Before closing any investment, make sure that you have very strong shareholders’ agreements, not only what's on paper but the interaction and the protocols between the parties in terms of how decisions are made, because in a situation where you have multiple parties, multiple stakeholders, it’s very easy for that to go awry.

Mark: German, you’re partnering with large corporate entities. Can you talk a little bit about that structure?

Cueva: Our effort in Mexico is private equity, and it focuses on developing what we call buildups, which are essentially startups in the energy space with the right management. So the company that you reference is a partnership we have with EnCap and Blackrock. It’s called Sierra Oil and Gas.

And Sierra Oil and Gas was really the first startup in Mexico. The focus for Sierra has been competing in the CNH, so the National Hydrocarbon Commission-led auctions.

Sierra is one of the six entities we currently have in [operation in] Mexico. They were able to—as happens in the oil and gas industry a lot—partner with a large independent national oil company, and now another very large company in the former consortium, to be in this deepwater and take a small primary position there.

Mark: If everyone’s right and Mexico achieves the maximum value of the assets they’re selling, then you’re generating the best returns for your investments. What is it about private equity that works?

Dickens: With a little bit of [the] tweaks that we have been suggesting, it will not be more attractive for private equity. You're getting into situations where you can get 30-year contracts by bidding and compensating your, in this case, estate to what is essentially massive seller financing.

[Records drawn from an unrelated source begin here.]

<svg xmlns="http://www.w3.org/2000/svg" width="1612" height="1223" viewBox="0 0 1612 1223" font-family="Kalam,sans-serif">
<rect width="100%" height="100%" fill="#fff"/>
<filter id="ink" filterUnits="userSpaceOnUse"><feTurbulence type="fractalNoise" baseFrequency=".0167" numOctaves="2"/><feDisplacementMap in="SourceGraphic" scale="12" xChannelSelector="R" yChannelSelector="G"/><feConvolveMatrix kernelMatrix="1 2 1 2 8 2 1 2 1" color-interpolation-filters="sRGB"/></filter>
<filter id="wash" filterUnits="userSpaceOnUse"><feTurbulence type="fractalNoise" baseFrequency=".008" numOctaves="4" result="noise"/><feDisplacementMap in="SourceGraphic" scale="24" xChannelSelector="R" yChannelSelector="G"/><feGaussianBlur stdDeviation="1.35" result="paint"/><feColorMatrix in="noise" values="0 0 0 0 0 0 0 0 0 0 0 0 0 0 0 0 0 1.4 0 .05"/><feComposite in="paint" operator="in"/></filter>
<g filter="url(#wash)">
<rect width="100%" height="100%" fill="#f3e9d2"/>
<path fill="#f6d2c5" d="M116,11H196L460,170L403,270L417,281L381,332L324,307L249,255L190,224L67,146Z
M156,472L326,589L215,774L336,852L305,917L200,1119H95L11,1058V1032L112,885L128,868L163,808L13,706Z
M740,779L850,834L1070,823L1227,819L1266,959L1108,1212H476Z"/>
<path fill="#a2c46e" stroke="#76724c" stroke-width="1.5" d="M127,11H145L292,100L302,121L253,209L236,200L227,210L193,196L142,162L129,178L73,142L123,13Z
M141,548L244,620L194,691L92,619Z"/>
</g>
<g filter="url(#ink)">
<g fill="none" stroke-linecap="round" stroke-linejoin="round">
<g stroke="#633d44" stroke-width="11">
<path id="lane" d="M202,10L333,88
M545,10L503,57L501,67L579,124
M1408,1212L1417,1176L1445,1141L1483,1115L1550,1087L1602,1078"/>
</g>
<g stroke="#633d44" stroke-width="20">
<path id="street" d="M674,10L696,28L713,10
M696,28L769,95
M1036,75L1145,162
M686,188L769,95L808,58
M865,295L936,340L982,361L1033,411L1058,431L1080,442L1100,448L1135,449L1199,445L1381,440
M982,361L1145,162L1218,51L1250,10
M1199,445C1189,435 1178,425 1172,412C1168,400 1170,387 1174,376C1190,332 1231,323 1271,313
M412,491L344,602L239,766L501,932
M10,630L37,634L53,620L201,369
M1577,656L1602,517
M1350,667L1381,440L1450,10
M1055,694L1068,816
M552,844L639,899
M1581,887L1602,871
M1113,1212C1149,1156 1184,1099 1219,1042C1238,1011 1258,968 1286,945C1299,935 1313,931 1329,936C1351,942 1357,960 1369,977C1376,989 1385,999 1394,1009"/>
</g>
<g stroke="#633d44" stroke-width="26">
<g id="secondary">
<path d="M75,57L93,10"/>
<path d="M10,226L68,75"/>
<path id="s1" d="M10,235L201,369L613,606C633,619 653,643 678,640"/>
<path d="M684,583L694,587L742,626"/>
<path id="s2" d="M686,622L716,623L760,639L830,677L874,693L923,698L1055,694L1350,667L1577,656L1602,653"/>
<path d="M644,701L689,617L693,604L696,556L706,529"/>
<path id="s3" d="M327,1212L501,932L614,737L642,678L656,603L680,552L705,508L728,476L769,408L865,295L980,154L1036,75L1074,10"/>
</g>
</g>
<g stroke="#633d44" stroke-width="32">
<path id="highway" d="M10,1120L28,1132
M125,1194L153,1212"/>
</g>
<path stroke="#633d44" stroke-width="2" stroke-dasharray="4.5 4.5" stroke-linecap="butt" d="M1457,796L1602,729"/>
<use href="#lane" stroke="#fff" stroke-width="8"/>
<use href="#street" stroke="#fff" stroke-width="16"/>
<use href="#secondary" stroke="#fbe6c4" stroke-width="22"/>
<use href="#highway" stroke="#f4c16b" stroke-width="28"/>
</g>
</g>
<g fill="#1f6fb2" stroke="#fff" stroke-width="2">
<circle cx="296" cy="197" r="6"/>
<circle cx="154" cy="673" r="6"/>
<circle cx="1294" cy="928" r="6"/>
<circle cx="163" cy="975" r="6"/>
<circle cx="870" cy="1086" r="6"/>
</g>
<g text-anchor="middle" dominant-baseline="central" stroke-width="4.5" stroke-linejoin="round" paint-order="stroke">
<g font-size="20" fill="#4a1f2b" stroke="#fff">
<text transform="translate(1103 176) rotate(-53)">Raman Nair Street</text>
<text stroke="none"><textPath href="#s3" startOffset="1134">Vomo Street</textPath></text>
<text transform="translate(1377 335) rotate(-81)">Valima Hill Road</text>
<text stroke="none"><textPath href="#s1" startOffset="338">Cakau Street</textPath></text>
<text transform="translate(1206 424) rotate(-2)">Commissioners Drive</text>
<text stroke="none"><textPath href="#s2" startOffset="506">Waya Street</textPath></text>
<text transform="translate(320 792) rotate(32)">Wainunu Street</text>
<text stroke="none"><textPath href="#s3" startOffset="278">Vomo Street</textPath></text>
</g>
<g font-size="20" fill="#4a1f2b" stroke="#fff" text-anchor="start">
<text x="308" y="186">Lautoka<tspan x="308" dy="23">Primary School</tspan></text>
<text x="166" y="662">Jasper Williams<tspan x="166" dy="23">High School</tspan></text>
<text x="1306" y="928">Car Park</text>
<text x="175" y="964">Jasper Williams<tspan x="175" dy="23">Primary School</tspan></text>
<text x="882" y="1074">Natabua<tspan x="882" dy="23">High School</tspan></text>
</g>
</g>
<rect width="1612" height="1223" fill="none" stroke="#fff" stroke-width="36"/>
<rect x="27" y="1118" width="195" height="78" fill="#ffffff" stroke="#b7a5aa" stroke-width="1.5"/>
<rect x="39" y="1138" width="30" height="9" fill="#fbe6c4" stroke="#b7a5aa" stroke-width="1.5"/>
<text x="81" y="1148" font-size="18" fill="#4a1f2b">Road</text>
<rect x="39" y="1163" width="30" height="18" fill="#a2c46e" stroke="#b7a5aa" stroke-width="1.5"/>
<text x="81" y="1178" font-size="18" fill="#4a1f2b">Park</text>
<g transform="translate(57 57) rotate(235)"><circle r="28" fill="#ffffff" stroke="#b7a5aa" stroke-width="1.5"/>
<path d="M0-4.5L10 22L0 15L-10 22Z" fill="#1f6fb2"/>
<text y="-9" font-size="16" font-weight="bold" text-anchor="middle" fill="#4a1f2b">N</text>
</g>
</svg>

You don’t get that anywhere else in the world—a situation where your money goes actually in the ground. There’s no out-of-pocket [cost] to a seller…. You’re actually enjoying the benefit of paying royalties out of the oil that is actually produced. So the leverage that is embedded into that formula is very powerful for private equity.

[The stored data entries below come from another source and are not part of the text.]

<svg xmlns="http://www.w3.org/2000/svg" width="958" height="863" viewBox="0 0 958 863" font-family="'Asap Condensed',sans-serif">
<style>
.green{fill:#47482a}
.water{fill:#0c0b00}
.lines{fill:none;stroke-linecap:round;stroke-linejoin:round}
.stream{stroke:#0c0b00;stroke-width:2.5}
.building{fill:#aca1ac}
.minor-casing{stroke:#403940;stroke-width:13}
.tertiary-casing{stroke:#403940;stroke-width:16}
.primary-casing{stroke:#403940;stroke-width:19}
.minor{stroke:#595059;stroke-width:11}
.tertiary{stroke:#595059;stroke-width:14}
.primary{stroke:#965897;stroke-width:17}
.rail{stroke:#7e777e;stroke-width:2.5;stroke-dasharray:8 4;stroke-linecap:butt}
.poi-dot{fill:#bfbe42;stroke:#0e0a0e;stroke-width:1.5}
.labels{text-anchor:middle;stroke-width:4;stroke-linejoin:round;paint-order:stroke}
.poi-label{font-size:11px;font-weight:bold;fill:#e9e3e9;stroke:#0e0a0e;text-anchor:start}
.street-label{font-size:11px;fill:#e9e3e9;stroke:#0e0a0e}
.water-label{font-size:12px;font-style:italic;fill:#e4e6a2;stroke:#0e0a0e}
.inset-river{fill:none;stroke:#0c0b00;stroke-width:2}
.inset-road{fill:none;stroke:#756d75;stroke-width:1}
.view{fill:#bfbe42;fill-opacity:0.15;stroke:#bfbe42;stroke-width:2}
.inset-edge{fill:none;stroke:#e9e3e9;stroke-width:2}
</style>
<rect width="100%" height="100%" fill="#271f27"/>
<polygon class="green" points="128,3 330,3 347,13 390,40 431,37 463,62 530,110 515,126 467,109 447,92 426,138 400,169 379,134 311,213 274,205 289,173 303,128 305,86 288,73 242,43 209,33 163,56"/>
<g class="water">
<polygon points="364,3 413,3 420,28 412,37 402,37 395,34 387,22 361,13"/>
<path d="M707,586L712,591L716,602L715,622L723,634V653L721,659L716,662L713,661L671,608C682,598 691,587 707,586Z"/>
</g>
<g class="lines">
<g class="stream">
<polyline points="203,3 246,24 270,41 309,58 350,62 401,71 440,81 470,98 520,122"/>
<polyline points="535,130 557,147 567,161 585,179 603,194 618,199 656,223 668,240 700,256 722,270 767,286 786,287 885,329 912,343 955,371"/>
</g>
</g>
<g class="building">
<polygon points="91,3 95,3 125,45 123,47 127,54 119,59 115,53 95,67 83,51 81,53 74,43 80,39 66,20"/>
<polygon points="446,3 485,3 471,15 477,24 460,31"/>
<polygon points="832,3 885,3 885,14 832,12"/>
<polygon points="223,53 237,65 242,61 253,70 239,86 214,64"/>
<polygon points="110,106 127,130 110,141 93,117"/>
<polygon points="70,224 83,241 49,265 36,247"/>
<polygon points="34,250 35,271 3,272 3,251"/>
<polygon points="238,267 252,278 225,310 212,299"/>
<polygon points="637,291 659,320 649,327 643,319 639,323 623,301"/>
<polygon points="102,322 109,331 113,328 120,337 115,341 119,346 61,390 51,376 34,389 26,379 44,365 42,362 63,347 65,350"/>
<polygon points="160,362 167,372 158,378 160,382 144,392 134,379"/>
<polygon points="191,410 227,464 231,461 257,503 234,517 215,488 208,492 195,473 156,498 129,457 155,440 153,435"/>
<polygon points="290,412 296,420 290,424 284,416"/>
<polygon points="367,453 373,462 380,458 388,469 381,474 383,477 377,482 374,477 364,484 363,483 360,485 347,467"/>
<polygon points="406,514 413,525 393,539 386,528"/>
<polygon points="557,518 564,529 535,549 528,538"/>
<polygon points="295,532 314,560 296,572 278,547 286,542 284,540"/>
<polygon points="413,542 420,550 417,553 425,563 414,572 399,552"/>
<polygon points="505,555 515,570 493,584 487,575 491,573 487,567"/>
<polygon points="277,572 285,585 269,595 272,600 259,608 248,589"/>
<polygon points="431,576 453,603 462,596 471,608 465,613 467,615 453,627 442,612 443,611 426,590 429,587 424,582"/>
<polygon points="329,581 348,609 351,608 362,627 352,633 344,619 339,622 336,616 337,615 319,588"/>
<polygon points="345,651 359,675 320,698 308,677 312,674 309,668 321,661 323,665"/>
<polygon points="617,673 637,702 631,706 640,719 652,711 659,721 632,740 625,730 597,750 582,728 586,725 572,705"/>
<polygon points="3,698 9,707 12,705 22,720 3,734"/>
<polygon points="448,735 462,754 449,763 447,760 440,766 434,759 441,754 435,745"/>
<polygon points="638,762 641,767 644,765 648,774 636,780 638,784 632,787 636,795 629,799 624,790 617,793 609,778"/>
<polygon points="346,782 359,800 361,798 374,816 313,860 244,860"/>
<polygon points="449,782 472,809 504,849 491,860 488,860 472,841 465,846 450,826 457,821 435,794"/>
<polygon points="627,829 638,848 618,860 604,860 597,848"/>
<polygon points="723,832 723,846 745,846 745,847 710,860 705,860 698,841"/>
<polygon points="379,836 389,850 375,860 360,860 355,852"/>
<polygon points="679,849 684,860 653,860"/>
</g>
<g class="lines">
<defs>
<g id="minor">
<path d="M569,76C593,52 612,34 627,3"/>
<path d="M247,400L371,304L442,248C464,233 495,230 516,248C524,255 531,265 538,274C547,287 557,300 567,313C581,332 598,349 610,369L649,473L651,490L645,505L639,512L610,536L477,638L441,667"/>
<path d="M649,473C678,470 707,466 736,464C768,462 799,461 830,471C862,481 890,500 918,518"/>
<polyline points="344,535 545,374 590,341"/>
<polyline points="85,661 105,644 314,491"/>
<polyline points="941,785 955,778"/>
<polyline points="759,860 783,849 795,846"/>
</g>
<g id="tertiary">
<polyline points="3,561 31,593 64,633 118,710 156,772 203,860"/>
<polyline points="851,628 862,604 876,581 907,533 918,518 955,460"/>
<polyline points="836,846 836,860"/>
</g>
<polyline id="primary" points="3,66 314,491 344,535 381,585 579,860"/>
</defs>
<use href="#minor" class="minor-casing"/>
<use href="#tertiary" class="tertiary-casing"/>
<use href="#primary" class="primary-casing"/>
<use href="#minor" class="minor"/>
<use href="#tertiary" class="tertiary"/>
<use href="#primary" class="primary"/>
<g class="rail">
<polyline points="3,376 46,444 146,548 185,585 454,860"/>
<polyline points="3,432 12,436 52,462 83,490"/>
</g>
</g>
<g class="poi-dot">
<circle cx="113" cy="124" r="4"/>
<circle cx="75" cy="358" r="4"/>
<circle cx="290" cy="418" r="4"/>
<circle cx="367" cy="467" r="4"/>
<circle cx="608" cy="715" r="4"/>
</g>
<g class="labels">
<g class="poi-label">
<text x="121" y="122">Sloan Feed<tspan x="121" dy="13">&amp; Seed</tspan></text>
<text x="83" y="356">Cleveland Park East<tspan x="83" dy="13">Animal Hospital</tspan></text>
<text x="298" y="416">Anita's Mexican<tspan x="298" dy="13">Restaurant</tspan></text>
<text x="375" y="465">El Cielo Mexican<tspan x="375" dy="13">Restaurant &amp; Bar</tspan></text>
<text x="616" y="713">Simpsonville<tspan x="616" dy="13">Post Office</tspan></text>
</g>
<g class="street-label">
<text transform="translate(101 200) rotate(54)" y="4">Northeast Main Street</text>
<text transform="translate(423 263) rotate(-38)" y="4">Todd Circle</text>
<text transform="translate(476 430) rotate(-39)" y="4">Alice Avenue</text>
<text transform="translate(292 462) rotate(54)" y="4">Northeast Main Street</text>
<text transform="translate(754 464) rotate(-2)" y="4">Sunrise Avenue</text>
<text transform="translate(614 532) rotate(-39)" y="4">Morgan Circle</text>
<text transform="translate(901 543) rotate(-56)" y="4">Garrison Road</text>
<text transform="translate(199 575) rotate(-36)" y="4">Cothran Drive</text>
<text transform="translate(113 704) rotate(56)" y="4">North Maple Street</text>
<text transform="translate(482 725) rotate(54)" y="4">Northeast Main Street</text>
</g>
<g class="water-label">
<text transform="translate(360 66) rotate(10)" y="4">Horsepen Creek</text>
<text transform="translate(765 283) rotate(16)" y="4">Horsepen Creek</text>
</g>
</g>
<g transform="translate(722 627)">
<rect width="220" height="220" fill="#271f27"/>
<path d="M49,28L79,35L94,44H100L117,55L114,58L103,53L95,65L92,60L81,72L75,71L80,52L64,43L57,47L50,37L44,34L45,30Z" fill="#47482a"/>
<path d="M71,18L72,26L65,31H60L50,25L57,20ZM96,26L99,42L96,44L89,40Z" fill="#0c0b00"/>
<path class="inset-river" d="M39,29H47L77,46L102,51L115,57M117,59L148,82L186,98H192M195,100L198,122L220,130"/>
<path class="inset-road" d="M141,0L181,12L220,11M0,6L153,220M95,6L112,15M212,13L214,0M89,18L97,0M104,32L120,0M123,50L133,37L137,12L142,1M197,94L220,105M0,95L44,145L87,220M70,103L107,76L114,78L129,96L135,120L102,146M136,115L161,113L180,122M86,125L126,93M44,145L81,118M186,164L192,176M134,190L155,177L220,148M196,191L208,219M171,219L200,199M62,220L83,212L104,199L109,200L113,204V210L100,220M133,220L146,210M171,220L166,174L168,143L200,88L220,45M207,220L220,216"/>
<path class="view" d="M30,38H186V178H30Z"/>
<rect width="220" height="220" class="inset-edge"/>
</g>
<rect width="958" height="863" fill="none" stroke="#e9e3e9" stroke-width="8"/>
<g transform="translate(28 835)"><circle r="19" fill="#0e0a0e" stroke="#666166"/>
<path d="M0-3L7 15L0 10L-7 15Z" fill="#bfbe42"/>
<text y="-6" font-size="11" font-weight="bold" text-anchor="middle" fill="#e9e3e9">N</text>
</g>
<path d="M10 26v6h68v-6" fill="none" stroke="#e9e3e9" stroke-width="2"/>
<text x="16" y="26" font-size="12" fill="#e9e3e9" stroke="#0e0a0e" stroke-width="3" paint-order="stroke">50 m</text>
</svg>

Now, of course, there’s the question of what royalty makes sense. And that has been an issue that we, as some participants in the industry, have been very outspoken about.

In a nutshell, as the whole process matures you’re going to see more and more credible players bidding things that actually make sense, that will enjoy this type of economics.

Cueva: When you think of the oil and gas private equity opportunity, it tends to be more focused on asset opportunities that are of the size that are not as attractive to the majors.

At the end of the day, it’s not very different from what we saw in the U.S. with the majors having a field. So that’s really the bulk of what this would pursue in Mexico on the E&P side. I think in the United States it’s different. There’s a tremendous amount of need for capital to develop the non-E&P energy infrastructure.

Evans: All the things we’re seeing the need for Pemex and the whole ecosystem is this rapid innovation cycle to be able to learn. And … the supermajors and the large entities, they can’t cycle as fast as the private equities and the startups can. So there’s a window of opportunity now for PE to really go in, and then once it matures, you will see that sort of consolidation.